— TASK DETAILS —
Each line of the listing below that includes "Comune" should be reported.

— DATASET EXCERPTS —
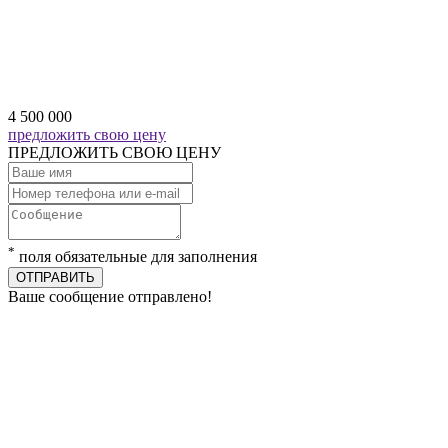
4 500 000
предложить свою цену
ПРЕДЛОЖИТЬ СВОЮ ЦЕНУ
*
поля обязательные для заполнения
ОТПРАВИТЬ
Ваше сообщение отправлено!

--

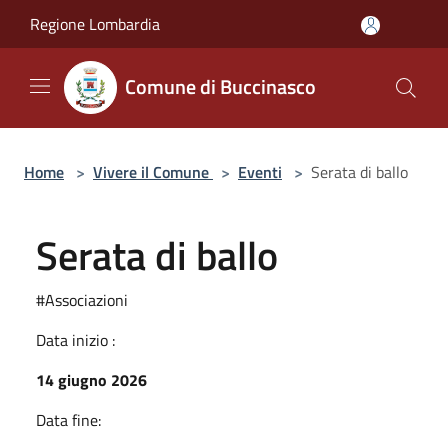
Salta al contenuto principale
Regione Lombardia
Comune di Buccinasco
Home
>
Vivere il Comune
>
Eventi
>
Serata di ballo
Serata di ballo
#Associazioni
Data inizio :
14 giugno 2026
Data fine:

— RESPONSE BELOW —
Comune di Buccinasco
Vivere il Comune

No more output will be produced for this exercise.